Any organization that wants to disperse information to the general public is free to do so, but it cannot use the schools to do so for free. It has to use a paid distribution mechanism - partly so that the consumer is not misled into believing the information to be unbiased.
Sometimes our opinions in education politics are so firmly set that we are unable to see the discordance in a situation if the organization with which we sympathize is winning. As such, someone who is “pro-union” might be constitutionally unable to see a problem with union information being delivered by force.
An objective view can sometimes be obtained by imagining the opposite scenario. Consider, for example, the Fraser Institute, an organization that supports FSA testing and in fact uses it to compare schools. Could the Fraser Institute rankings be distributed home via students? I imagine the union, and many teachers, would strenuously object.
Or consider whether this website could obtain court approval to compel teachers to tell parents about this site in parent-teacher interviews. It simply wouldn’t happen.

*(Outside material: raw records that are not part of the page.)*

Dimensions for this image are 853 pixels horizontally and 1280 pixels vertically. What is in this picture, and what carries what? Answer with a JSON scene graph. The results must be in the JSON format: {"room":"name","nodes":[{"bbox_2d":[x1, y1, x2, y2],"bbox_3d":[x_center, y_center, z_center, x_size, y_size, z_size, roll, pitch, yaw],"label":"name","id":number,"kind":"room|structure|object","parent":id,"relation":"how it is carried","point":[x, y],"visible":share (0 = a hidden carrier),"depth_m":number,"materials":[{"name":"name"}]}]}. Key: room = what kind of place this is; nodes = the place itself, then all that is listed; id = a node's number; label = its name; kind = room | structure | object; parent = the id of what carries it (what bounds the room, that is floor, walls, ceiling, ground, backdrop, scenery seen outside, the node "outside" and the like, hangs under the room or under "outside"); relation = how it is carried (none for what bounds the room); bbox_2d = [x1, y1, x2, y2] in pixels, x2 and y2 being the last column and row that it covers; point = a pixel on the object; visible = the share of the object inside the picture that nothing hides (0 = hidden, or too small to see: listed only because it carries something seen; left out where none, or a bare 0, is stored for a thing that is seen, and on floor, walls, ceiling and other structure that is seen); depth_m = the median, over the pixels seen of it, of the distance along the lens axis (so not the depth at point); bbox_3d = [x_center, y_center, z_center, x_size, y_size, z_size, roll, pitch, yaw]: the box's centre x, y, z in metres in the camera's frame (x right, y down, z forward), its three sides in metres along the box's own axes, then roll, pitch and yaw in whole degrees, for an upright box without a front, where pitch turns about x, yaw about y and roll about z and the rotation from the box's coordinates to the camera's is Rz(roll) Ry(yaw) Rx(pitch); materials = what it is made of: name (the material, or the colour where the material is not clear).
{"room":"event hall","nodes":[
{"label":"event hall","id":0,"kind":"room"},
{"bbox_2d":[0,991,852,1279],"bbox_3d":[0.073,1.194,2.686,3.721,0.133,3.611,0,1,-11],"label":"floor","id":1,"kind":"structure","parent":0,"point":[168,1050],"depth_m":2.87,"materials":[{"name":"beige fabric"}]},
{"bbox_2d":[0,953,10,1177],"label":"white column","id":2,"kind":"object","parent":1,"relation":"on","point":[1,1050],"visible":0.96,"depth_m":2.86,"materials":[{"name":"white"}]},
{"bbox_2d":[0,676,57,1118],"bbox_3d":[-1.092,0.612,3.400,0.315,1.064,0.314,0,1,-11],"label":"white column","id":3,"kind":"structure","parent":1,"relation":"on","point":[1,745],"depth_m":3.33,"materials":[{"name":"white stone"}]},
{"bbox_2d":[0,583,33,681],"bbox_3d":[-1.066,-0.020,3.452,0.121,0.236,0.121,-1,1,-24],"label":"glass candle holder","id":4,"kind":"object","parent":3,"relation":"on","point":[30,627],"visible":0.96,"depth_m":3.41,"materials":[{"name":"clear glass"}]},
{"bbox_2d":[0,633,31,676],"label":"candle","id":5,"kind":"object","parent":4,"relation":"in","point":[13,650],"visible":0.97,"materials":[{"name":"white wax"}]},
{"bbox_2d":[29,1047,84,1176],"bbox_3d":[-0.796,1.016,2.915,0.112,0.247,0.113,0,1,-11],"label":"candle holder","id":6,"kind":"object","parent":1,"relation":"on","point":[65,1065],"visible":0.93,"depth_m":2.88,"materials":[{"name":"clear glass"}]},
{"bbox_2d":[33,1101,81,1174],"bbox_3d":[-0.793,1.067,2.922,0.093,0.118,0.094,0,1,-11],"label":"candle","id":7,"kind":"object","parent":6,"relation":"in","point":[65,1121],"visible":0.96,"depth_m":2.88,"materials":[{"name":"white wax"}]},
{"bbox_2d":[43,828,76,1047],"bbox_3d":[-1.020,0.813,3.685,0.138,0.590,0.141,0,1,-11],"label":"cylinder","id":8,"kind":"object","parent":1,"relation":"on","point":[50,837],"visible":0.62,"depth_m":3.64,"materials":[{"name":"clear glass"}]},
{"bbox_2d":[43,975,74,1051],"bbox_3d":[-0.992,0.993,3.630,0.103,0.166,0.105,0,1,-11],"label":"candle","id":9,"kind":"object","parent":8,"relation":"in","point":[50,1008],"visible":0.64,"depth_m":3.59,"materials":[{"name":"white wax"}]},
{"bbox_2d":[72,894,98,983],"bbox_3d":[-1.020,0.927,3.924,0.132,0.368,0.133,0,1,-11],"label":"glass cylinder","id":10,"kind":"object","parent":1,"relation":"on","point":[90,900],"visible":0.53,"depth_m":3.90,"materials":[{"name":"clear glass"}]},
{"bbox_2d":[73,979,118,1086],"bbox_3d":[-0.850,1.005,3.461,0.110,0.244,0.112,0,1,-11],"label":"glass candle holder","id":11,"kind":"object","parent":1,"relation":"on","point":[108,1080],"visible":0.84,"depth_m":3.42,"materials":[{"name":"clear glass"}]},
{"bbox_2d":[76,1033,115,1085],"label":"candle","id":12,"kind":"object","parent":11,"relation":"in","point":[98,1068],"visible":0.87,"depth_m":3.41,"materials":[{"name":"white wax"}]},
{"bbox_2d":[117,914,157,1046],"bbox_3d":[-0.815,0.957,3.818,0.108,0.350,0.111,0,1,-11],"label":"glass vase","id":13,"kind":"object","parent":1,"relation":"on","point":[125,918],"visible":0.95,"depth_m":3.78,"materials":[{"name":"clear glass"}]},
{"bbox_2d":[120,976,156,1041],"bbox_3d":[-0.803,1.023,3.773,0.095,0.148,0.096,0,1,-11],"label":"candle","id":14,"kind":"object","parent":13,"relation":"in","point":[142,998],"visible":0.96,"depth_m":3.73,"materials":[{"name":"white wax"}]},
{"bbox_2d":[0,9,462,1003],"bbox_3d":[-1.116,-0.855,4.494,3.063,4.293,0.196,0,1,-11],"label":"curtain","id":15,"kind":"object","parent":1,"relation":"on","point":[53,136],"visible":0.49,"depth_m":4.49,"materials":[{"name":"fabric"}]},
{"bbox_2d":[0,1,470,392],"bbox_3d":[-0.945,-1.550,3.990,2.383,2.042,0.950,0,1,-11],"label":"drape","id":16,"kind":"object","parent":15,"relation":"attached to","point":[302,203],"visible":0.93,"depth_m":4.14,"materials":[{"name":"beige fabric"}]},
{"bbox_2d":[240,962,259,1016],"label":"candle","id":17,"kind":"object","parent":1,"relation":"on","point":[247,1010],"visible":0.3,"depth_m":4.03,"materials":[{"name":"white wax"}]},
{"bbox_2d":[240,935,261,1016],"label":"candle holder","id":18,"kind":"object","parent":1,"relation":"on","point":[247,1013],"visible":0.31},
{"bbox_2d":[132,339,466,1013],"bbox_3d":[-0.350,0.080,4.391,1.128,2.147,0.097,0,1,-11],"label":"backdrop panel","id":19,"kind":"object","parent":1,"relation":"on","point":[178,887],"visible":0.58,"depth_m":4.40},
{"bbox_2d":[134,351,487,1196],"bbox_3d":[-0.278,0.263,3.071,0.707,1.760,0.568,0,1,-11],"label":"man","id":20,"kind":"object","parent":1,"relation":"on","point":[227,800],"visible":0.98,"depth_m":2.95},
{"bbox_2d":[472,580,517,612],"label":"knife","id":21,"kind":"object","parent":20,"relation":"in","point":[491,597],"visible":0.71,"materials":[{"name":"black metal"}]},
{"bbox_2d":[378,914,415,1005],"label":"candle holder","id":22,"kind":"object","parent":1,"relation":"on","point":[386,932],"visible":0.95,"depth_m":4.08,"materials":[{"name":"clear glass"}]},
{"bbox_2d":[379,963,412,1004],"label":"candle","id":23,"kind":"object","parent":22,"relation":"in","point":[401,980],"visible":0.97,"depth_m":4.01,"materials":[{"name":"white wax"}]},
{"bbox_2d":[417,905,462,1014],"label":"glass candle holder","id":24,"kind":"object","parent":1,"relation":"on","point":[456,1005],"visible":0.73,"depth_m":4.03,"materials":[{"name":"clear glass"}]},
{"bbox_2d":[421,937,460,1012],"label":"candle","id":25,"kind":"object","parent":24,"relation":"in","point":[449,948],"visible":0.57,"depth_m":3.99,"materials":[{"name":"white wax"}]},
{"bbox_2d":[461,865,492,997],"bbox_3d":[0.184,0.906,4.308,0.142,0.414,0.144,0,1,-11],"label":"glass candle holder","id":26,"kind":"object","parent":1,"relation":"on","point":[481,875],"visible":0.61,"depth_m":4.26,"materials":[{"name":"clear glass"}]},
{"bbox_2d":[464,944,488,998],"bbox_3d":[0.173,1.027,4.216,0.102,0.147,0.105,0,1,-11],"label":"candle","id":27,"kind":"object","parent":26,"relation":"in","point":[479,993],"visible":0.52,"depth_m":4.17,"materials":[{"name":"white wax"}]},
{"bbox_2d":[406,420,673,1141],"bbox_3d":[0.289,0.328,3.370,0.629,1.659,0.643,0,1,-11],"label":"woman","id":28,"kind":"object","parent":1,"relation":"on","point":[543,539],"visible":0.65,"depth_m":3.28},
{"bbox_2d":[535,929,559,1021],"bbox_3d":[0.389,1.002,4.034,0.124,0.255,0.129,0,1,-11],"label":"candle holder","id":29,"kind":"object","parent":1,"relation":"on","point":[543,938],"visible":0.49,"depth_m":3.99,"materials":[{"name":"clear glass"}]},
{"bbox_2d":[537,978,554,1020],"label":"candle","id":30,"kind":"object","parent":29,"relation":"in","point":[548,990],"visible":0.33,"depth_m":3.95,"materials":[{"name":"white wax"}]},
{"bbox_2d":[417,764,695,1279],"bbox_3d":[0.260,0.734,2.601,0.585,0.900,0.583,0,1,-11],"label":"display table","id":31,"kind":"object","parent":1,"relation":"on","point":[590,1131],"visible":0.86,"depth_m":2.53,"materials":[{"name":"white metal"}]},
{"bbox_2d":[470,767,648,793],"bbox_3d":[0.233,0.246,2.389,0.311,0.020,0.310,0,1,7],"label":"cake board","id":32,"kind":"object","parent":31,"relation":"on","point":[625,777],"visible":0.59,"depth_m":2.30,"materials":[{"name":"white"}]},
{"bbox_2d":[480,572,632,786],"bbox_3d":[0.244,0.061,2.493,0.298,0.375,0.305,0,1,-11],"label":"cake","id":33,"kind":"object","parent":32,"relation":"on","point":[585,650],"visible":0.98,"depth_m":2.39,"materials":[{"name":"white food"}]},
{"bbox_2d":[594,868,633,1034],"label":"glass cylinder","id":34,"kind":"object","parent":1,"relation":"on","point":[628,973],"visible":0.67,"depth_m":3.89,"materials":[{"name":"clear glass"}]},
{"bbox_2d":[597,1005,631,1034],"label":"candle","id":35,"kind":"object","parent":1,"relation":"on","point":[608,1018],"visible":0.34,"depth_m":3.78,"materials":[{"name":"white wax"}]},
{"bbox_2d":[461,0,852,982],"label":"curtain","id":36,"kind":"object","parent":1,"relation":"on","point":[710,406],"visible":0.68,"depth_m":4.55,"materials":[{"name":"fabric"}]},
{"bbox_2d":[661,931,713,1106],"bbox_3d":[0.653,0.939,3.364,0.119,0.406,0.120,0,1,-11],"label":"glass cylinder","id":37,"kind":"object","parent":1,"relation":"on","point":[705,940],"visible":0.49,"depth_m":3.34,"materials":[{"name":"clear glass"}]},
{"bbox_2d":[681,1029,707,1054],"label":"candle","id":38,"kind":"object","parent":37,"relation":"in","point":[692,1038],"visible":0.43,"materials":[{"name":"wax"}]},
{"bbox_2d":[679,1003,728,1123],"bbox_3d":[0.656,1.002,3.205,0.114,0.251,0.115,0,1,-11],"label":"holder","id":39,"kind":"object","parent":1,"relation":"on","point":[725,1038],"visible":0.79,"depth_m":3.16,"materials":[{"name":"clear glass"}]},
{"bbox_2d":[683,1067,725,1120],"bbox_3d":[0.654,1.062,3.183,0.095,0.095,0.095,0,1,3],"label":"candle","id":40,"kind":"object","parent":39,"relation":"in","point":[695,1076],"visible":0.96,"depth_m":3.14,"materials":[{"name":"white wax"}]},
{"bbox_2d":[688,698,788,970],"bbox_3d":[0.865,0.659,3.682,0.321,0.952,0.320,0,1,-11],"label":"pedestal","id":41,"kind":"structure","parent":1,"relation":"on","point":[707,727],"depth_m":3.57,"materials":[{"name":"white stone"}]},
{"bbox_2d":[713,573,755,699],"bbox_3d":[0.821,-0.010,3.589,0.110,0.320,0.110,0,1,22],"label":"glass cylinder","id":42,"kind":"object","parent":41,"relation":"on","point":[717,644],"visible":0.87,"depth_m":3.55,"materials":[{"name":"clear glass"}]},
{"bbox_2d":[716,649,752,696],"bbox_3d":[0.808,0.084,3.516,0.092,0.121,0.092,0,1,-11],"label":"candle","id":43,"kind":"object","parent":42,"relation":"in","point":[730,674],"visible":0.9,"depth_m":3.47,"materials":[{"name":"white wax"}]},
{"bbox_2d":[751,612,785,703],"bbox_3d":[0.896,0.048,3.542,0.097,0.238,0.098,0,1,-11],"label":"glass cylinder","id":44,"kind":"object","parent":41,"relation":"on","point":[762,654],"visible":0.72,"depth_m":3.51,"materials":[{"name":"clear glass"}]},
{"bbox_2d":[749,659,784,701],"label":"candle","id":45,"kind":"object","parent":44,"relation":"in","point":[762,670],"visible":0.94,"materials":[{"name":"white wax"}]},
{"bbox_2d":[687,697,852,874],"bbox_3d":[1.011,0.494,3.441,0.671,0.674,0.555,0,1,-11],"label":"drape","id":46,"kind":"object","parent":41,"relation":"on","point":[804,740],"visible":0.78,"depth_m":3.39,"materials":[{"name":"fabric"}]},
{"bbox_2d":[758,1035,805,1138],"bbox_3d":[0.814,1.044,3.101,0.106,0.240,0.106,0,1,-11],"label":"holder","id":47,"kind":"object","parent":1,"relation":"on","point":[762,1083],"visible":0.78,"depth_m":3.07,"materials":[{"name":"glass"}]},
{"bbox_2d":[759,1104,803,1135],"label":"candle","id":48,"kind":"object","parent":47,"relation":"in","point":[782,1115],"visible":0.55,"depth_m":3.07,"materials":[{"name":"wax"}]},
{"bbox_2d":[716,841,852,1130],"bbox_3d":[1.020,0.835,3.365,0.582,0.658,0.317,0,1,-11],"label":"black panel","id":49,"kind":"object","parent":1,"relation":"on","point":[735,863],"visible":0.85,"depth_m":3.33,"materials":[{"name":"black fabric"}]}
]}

The arbitrators in both these cases, then, erred not only in discounting citizens and in giving teachers the capacity to intrude grievously on the rights of families, but also in misunderstanding the nature of the union’s business and its relationship with teachers. The arbitrator in the current case even evaluated the truthfulness and accuracy of the pamphlet that the union wanted to deliver to students, an issue that would be recognized easily as being entirely irrelevant if it had been WalMart, the favourite whipping boy of the anti-corporate campaign to which unions are enthusiastic parties, using students to take home an advertising pamphlet to their parents.
My perception of this arbitrator ruling is based on the belief that life in a democracy should be different from life in a dictatorship. If I lived in a dictatorship with compulsory public schooling, such as Castro’s Cuba, or in Saddam’s Iraq, what freedoms that I now have would I lose?
Of course I could never write an article such as this one. Nor could teachers or their unions, should they be able to unionize, oppose the government. But what of the citizen experience? How would it differ? What would be the experience of a mom, checking school notices and attending parent-teacher conferences?
Here, in a democracy, you have no control over whether the teacher brings you in for a meeting to tell you about your child or to subject you to a treatise on class size. Here, in a democracy, our children are required to bring home information that is unrelated to their schooling. Does it really matter whether this unwanted intrusion comes from a third-party organization upheld by democratic courts or directly from an autocratic ruler?
Ian Shapiro, in his illuminating book “The State of Democratic Theory,” defines democracy as "a life without dominance." His point appears to be not who does the dominating, but whether there is dominance. It seems to me that it is not the presence or absence of a dictator that determines the true nature of our society, but rather the presence or absence of dictatorial behaviour and our power, or lack thereof, to evade it. These arbitrators and judges have upheld dominance over me and my children, not freed us from it.
From where I stand, the arbitrators and the courts have dropped the torch that was thrown to all of us from failing hands in Flanders Fields, and I do not think that this should be taken lightly.